My brother, for example, was never easy. I knew he was hiding something, but regardless of how often we talked, he never offered me a clue that anything was wrong. But I could feel it. I knew. Yet there was nothing I could do until he decided to share.
My best guess was that it was something to do with his concern over his ankle healing to full strength or something like that. It’d make sense for him to have those kinds of fears. While he was finally off the crutches, he still favored his good leg, and Jason still wasn’t sure if he’d ever get back his full mobility again. The Pack needed him for patrols anyway, but I couldn’t let him go out alone anymore. His bruised ego came across in a short temper and overall bad attitude, but I didn’t know what else I could do. Being the Alpha, he had to obey my order, but he didn’t have to like it.
I understood my father more and more every day.
And then there was Lana.
I stopped Bruce as we came around to the chair underneath the tree. Lana’s fingers slowed and finally rested on the laptop keyboard as she looked up at me. “I thought you were training the horses.”
I put my hand on the saddle horn and grinned down at my wife. She’d married me just over a month ago, making me the luckiest bastard in the world. “I am, but my wife keeps distracting me.”
She laughed and closed her laptop, exposing her enormous round belly. My heart swelled in my chest. Our babies were due any day, and I was eager and terrified all at once. Jason seemed confident he could deliver the babies without a problem, but Jason always seemed confident.
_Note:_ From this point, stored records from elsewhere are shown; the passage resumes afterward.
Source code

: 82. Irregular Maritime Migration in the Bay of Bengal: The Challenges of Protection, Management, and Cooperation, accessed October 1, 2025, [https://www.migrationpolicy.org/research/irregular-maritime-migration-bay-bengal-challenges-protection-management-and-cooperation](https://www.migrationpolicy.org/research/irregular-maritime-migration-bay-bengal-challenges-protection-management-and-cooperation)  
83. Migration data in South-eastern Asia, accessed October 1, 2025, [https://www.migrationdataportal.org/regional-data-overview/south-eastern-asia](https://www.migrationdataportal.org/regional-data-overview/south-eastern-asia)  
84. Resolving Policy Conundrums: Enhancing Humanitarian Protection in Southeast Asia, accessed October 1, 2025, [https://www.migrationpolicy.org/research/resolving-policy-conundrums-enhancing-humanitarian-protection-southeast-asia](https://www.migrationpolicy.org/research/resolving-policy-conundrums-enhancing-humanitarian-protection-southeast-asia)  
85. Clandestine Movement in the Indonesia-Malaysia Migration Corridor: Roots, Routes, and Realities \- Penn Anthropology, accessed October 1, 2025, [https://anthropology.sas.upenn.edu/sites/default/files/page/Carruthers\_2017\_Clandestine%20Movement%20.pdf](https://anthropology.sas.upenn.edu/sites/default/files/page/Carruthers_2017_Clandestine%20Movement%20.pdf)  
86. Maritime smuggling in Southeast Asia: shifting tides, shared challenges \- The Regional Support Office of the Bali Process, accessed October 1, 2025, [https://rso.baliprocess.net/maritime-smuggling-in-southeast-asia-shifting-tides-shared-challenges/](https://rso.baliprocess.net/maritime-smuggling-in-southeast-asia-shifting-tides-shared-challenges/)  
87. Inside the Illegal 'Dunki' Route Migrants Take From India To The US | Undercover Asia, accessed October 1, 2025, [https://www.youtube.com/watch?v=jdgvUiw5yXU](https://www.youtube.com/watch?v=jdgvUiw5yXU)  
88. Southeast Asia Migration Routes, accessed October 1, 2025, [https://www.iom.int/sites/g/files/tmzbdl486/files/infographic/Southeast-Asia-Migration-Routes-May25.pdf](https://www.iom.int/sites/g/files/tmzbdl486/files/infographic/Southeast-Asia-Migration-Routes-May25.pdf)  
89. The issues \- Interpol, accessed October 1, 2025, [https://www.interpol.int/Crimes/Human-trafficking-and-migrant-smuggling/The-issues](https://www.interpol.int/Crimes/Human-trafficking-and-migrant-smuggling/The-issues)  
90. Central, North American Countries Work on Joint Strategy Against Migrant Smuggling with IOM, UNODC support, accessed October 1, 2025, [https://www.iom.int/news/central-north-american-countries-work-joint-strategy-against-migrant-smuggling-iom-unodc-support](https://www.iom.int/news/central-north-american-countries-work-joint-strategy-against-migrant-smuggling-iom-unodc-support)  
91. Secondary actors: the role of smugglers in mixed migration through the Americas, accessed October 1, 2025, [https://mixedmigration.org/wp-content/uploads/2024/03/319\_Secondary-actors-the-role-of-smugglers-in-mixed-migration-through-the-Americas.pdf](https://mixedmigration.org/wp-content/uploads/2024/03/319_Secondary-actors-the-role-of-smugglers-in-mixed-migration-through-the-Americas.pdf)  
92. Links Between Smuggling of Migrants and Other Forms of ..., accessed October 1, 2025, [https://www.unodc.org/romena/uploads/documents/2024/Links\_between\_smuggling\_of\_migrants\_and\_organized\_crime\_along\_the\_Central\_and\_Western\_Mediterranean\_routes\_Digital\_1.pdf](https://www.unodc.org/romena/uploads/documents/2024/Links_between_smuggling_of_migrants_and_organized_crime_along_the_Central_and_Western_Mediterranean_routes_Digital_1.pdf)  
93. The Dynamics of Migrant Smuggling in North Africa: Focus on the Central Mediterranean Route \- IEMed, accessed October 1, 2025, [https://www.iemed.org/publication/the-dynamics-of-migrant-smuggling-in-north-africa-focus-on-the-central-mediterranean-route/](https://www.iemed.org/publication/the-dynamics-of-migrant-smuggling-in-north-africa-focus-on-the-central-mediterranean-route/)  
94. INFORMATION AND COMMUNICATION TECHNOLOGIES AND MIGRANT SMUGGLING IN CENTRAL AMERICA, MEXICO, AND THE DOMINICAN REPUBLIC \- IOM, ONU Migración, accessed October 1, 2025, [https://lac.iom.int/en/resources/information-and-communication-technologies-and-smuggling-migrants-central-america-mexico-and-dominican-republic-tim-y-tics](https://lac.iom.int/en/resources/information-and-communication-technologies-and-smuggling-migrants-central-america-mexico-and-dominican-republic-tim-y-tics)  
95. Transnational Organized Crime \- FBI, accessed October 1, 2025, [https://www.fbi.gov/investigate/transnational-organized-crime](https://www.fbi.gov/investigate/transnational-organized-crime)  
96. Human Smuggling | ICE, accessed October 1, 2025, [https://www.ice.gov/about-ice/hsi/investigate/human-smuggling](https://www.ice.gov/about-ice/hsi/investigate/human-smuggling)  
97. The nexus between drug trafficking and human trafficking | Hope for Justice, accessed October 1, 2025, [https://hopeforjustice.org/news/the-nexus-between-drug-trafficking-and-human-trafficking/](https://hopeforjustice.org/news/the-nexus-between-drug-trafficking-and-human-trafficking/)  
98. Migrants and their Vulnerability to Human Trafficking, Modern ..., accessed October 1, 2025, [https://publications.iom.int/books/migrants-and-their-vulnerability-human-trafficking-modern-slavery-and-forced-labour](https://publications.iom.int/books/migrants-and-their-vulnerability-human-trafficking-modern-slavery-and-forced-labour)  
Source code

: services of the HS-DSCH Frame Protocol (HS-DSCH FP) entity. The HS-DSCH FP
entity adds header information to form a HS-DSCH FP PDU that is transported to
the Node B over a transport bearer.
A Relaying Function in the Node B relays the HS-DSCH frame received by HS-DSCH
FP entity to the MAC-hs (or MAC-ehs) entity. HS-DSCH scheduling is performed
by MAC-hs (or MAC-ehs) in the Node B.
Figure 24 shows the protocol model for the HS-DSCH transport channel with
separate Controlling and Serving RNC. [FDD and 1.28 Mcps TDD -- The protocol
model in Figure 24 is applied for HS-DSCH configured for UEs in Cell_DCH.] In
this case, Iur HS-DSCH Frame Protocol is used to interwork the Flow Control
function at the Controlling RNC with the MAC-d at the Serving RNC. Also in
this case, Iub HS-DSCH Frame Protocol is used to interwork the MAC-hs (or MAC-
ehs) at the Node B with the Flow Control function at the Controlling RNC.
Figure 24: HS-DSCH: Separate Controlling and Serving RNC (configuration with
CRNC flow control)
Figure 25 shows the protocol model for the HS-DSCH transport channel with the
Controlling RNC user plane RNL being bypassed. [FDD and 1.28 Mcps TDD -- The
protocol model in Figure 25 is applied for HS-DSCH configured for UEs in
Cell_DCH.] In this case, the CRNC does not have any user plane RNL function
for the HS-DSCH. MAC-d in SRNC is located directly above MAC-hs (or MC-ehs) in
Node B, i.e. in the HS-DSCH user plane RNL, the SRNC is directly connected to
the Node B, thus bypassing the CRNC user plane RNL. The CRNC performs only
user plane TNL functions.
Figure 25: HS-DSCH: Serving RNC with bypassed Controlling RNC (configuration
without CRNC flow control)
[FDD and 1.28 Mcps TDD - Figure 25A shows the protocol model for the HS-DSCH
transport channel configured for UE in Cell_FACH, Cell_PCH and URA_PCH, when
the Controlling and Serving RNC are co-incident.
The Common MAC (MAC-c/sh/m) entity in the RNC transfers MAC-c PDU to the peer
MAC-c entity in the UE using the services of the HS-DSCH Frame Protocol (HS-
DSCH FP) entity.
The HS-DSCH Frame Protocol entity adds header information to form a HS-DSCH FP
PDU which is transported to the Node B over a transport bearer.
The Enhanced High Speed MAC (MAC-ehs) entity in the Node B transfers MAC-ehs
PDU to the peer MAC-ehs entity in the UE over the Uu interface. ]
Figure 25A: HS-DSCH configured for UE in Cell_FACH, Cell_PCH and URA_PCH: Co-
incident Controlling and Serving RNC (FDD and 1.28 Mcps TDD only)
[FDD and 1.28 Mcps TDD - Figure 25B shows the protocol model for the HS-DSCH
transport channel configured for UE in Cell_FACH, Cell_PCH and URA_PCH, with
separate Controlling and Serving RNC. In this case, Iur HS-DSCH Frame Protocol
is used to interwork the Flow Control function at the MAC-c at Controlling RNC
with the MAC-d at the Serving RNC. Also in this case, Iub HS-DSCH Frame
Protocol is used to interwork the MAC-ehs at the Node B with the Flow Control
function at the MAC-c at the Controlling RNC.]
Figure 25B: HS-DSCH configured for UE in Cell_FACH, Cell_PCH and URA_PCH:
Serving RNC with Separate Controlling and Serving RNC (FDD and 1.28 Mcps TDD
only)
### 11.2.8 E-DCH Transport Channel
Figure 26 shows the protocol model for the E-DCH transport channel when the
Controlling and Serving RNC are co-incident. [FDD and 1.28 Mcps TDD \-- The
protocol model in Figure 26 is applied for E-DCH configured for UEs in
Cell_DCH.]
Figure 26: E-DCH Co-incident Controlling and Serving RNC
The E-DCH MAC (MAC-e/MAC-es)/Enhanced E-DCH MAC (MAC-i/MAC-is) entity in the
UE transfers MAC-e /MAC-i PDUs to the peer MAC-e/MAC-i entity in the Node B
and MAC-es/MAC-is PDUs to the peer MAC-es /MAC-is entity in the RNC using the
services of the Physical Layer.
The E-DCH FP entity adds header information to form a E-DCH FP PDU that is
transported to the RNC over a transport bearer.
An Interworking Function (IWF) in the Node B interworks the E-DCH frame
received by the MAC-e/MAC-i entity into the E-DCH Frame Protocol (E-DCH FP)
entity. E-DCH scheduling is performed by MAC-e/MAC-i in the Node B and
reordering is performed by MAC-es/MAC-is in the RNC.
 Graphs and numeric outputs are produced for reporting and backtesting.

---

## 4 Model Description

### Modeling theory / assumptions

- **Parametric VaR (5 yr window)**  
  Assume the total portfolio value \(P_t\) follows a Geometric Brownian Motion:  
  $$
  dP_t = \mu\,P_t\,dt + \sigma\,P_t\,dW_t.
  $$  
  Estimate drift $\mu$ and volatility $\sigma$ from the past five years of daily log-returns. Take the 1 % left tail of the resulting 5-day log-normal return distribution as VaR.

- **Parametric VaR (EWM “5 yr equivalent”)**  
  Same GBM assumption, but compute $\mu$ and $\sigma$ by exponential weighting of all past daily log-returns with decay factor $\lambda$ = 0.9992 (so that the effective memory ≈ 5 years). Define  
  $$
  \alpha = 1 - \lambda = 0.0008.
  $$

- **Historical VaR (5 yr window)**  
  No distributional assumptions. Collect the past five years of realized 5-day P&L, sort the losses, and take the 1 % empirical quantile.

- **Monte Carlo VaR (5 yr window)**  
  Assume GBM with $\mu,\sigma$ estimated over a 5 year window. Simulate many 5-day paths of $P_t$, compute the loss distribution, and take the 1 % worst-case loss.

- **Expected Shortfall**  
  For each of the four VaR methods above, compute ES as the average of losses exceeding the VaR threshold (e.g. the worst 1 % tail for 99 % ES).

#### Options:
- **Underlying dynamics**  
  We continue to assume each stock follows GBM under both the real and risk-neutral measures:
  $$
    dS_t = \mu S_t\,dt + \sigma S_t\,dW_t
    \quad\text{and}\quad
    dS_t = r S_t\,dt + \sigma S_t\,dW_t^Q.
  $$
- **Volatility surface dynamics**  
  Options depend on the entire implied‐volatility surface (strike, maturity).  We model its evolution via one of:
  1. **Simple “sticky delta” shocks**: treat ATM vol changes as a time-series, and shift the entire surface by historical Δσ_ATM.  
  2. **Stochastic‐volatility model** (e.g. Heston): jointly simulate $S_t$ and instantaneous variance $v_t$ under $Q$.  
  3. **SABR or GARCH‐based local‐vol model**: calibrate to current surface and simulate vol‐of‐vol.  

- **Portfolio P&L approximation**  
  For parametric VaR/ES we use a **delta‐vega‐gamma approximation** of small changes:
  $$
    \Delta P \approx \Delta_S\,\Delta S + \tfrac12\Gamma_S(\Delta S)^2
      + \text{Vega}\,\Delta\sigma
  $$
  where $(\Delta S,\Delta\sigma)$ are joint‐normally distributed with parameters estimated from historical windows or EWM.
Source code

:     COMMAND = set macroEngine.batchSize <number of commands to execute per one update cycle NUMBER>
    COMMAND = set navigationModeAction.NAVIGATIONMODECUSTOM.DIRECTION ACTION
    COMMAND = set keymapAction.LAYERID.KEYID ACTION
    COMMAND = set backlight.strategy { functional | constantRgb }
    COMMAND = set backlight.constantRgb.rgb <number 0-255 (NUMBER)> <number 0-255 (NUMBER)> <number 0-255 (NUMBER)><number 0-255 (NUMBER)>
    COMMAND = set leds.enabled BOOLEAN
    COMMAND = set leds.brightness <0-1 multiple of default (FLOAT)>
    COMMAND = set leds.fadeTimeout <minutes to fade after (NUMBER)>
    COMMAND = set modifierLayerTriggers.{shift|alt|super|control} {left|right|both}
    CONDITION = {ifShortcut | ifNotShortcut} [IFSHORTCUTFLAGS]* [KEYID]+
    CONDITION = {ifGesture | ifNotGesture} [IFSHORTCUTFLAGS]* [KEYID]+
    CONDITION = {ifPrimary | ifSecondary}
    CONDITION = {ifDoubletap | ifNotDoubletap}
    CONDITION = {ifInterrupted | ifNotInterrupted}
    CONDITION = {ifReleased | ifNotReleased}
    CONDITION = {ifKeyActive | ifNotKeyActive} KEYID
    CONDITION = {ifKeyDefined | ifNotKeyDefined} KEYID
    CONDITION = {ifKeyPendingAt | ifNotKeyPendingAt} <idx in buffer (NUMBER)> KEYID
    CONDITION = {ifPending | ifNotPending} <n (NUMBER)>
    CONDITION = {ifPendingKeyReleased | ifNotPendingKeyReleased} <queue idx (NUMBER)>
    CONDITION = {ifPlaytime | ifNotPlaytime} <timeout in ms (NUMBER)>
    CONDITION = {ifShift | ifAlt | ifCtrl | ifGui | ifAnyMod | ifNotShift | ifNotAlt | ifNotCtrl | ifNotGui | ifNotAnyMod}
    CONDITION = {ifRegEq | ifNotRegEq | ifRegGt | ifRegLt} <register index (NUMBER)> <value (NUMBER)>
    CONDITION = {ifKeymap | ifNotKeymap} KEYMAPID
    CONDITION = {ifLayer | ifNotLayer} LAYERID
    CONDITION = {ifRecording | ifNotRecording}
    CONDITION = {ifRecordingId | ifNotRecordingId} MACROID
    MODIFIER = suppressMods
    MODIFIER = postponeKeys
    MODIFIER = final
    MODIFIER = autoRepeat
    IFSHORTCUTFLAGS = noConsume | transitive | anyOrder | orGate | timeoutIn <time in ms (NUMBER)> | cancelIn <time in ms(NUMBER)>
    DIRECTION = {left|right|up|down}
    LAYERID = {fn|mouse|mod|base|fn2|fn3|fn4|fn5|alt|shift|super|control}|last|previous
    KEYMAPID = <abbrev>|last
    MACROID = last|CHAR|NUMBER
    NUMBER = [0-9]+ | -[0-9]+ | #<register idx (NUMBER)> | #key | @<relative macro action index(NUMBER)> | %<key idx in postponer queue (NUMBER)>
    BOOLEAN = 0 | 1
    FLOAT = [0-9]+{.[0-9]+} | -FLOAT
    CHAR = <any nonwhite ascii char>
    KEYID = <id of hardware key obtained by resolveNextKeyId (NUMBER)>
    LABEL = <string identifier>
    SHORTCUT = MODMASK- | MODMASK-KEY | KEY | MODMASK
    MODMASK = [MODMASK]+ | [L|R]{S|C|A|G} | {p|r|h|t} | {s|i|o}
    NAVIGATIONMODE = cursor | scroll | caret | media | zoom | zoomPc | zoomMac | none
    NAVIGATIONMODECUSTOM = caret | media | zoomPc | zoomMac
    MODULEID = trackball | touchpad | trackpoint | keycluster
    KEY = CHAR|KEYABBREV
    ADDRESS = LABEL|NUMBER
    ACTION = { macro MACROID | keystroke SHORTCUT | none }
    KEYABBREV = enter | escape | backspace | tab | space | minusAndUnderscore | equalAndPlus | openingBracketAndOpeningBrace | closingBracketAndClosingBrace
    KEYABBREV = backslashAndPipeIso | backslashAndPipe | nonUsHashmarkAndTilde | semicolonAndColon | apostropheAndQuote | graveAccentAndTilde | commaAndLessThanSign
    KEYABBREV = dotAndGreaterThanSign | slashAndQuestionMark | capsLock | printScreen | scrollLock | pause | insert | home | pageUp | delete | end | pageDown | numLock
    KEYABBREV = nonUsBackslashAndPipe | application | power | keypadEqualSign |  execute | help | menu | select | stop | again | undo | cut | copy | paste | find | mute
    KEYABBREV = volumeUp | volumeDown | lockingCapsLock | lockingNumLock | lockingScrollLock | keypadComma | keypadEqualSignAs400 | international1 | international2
I was pretty sure doctors had to pass a class in confidence.
“Your wife is the size of a house at the moment.” She rubbed her belly with both hands. “Ripe and ready to burst.”
I jumped off of Bruce and lifted the reins over his head. Leading him over to Lana, I took her hand and helped her up from the chair. As soon as she was vertical her face went white. Her grip on my hand squeezed until I felt my knuckles popping.
“Luke,” I screamed. “I need you. Now!”
He poked his head around the corner. “Yeah?”
“Come get Bruce. Lana’s in labor.” Luke snatched the reins from me quickly. “Call Jason.”
Luke nodded, and took the horse back to the barn while I scooped Lana up into my arms. She winced, her brow already beading with sweat.
“Jason’s on his way. It’ll be okay.”
She nodded, blowing out her breath the way we’d been practicing. It hurt me to see the pain etched in the lines of her face. Guilt weighed on me, and I wished I could take the burden from her. But all I could do was lay her out on the bed and hold her hand. For the next half hour I kept watching the clock, timing her contractions. Jason had said it could take hours, but the contractions were already under five minutes apart. These babies were ready. I did my best not to panic.